■ Task directions:
Read through the entries below and return each line with the word "Revo".

Page-level text extractions
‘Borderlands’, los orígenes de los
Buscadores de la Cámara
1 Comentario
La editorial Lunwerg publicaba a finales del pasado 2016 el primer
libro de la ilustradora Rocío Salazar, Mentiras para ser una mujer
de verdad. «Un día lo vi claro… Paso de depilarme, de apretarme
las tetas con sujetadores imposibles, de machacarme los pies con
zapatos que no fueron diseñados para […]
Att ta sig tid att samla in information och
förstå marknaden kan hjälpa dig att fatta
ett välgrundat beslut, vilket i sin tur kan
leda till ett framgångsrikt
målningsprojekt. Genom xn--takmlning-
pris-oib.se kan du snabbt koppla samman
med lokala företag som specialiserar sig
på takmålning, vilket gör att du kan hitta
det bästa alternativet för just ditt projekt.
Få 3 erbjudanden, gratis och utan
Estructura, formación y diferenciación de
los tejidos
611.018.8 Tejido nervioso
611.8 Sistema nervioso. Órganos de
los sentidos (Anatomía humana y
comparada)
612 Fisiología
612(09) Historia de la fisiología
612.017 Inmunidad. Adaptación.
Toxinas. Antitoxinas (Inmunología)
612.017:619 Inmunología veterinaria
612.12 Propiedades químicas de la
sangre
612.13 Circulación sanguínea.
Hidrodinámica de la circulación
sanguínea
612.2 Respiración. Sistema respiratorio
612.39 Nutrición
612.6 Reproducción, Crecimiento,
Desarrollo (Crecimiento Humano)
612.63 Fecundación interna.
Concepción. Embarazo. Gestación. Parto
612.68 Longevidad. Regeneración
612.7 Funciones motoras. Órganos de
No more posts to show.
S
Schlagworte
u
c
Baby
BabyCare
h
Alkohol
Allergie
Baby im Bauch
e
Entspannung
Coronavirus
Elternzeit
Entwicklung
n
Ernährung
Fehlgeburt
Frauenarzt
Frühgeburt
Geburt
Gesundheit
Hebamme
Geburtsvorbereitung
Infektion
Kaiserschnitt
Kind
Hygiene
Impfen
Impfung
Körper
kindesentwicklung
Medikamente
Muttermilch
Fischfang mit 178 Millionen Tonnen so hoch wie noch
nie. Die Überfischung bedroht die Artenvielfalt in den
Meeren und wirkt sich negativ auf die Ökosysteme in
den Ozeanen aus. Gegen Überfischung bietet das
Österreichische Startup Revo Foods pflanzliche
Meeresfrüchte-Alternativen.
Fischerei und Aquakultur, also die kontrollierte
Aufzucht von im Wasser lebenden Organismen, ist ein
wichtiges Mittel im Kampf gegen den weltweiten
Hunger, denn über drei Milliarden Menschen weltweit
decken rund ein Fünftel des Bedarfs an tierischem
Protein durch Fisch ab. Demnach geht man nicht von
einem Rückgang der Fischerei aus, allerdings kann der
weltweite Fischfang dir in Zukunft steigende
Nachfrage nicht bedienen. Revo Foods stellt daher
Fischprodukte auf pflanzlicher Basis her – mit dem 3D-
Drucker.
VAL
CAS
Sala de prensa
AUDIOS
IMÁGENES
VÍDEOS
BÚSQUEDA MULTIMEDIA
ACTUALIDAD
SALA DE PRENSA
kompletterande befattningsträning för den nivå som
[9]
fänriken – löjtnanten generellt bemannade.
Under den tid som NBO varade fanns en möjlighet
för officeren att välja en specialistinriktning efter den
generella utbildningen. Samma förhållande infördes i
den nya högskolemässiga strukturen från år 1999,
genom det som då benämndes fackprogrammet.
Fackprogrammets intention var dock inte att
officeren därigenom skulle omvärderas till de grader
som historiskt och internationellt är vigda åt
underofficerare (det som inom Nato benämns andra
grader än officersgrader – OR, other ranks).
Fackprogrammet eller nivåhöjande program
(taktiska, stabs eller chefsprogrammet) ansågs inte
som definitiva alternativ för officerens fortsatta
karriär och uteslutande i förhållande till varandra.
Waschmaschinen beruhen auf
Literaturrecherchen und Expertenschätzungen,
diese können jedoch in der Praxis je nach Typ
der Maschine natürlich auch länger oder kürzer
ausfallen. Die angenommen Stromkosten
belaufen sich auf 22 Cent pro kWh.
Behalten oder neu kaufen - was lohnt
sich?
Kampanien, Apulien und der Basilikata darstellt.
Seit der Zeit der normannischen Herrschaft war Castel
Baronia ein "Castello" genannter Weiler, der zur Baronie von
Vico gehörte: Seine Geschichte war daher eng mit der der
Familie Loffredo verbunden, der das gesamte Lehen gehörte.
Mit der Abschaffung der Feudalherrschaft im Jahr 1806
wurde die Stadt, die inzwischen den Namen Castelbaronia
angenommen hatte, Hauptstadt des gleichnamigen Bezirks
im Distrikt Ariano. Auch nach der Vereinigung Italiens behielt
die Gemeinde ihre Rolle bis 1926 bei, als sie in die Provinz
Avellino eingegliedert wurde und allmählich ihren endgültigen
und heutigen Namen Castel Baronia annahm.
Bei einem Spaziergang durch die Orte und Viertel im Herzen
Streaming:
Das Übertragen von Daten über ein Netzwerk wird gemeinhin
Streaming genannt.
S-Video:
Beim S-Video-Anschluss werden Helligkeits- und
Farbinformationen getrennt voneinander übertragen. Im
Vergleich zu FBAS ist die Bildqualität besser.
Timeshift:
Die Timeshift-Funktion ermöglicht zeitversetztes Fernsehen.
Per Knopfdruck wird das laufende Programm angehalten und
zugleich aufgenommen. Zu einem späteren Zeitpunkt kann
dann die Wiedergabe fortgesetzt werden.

■ Task answer:
Österreichische Startup Revo Foods pflanzliche
Nachfrage nicht bedienen. Revo Foods stellt daher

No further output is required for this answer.